Approaching the wall I found it impossible to avert my gaze.  It was like a puzzle to solve:  where is the line we will climb? Where are the cracks in the mirror?!

As a climber, I have a deep sense of appreciation for climbing at the highest levels.  Watching Sean pour everything into this line on the mirror wall was pretty much the greatest show on earth, and I was the only one who could see it.  The photographs (and footage) are my way of sharing this performance with the world.  

How much camera gear did you carry and was it hard to shoot in the frigid conditions, any gear failures, this area is known as the “Arctic El Cap”
On the boat, I took two camera bodies, two drones, a bunch of batteries, hard drives and cards. But for the actual load carrying and big wall ascent, I had to pair everything down to one camera 2 lenses, and one drone.

It pains me to say it, but I had a problem with my DJI drone while we were up on the wall.  Due to our remote and un-connected location, I couldn’t log into my account and my drone would only fly a couple hundred feet away from me at any time.  It was a pretty frustrating feeling because I had tried to find a workaround for the DJI log-in issue and ultimately couldn’t find anything that would work. 

Can you tell us the average temps?
We were on land most of August and sometimes on the load carries it would be very warm, which was good because of all the water crossings.  It seemed impossible we’d see a polar bear in those temperatures.  ( we didn’t see any).  

The wall faces North and only gets a couple of hours of sun each day, which can feel pretty nice.  However, in the shade average temps hovered just below freezing most of the time.  

Looking back on the trip now, what comes up for you?
On an expedition like that, there are innumerable challenges we’re forced to face each day.  However, with time, most of that stuff fades into the background and I’m left feeling lucky to experience such an incredibly wild place with an amazing group of characters.  

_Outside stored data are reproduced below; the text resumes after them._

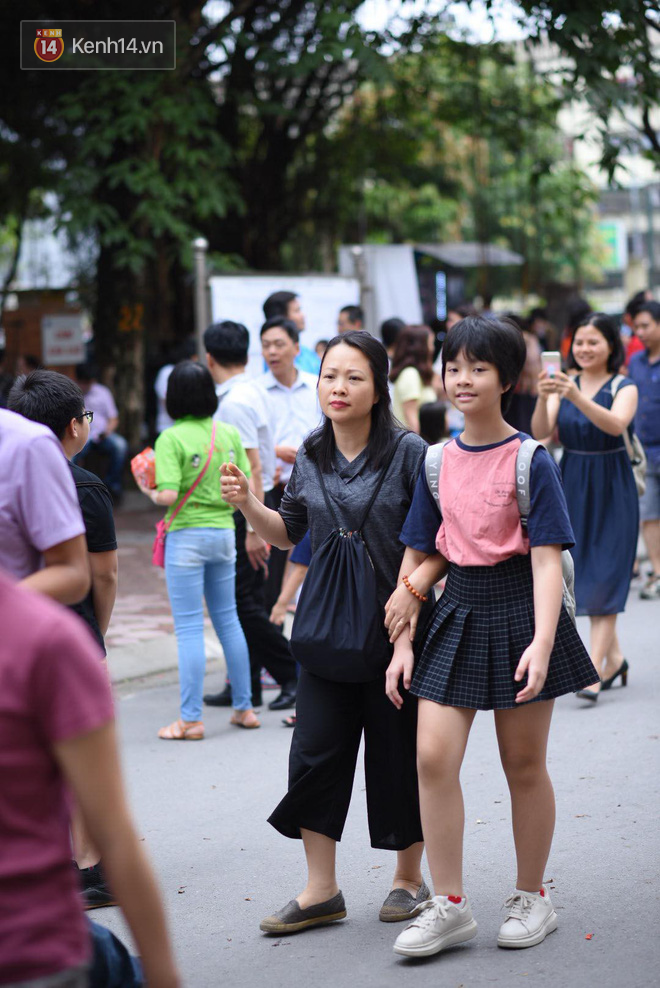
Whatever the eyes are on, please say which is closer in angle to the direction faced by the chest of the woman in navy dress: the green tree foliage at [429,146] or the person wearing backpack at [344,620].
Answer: the person wearing backpack

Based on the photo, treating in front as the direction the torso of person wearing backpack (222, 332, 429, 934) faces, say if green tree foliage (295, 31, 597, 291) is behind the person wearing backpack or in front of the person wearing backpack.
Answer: behind

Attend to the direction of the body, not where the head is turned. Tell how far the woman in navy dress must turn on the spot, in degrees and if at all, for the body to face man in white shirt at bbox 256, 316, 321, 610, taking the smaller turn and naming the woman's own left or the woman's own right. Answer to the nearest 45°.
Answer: approximately 45° to the woman's own right

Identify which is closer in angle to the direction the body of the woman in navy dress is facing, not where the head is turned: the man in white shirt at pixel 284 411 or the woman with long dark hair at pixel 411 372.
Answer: the man in white shirt

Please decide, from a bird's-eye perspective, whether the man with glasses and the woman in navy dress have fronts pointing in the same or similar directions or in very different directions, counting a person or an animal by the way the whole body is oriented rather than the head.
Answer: very different directions

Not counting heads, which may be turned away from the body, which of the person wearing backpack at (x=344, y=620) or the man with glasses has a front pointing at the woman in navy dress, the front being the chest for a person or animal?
the man with glasses

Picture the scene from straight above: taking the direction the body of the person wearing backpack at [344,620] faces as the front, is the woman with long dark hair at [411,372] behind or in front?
behind

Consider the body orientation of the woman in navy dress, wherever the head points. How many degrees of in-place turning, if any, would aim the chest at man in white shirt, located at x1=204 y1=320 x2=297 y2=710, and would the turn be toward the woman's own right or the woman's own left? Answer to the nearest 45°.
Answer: approximately 45° to the woman's own right

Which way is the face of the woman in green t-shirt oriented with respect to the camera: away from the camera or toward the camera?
away from the camera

How long have you lived in Bishop and how has that influenced your photography?
I moved to Bishop in 2010 from SLC. Ultimately, I chose to live close to the mountains rather than close to work or clients.  I still travel for work, it just takes a half day longer to get to an international airport.  

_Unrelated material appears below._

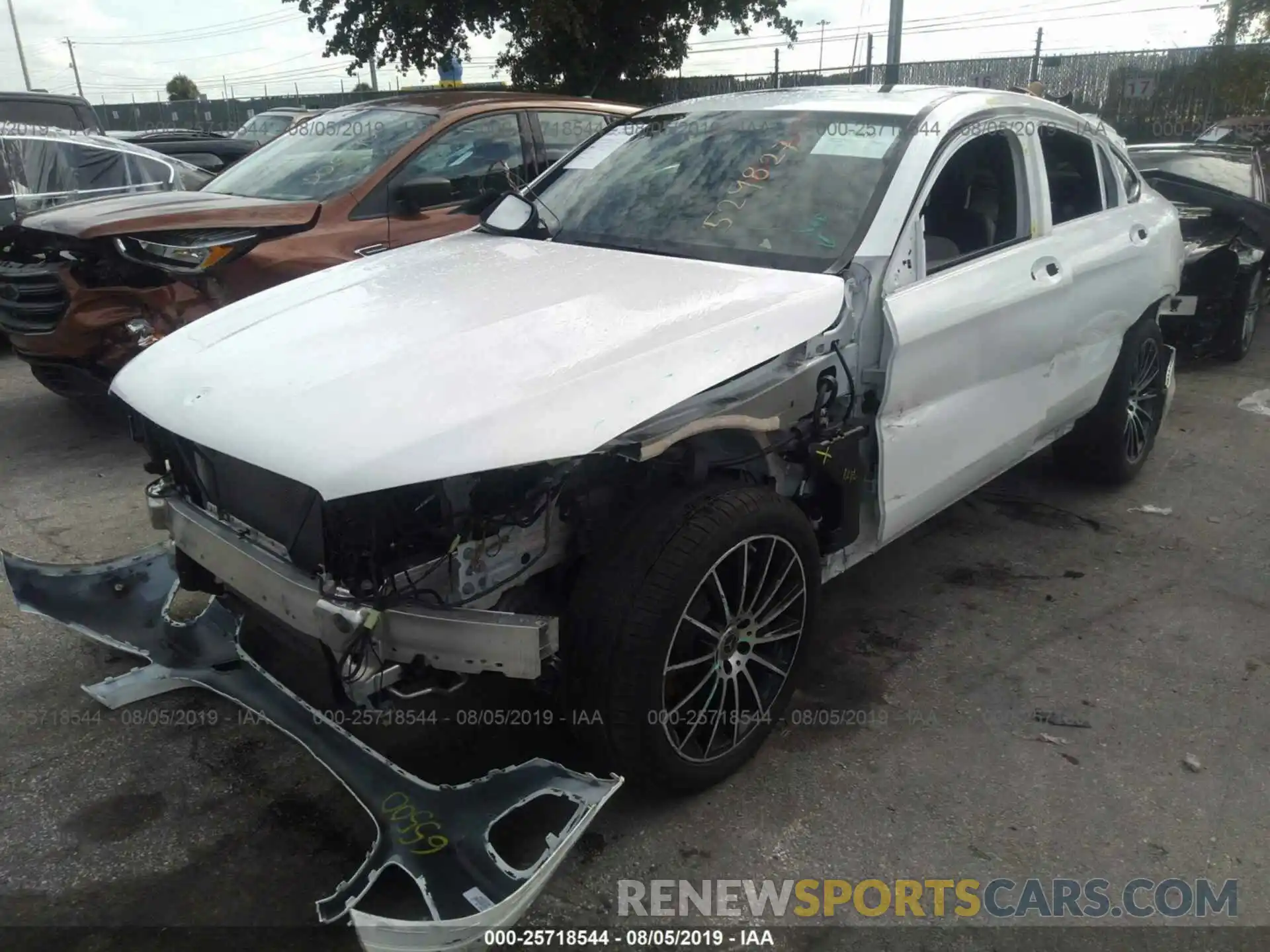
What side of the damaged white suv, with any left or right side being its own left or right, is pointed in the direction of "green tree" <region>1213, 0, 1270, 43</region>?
back

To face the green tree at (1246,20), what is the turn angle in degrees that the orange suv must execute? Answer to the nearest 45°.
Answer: approximately 180°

However, The Eastern Sierra is a desirable place for productions of all sorts and we see everything from commercials to feature films shot nearby.  For those shoots, my work has transitioned into location management, but I often wear several other hats.  It’s always appreciated when a producer understands the value a local can bring when working in a faraway place.  

How long have you been working on the Great Basin project?
While studying photojournalism at the University of Utah in the early 2000’s I became aware of ranchers in the Great Basin who were fighting against the SNWA ( southern Nevada water authority) to keep their water rights secure from exportation to Vegas. 

This story is still unfolding.

What excited you about studio photography? It’s the antithesis of raw nature.
In college, I assisted a product photographer (shout out to Butch Adams!) where I learned to love lighting portraits and products.  Our property in Bishop includes a commercial office building where I keep my studio. It’s great to have a place where I can make a big mess and then leave it for the night without anyone caring.

As a yearbook photographer in High School, I learned that a camera was my ticket to freedom.  With a photo assignment in my pocket, I could wander the halls, leave school early, and generally be on my program. Climbing is also known as ’the freedom of the hills’ so really it’s a perfect combo for me.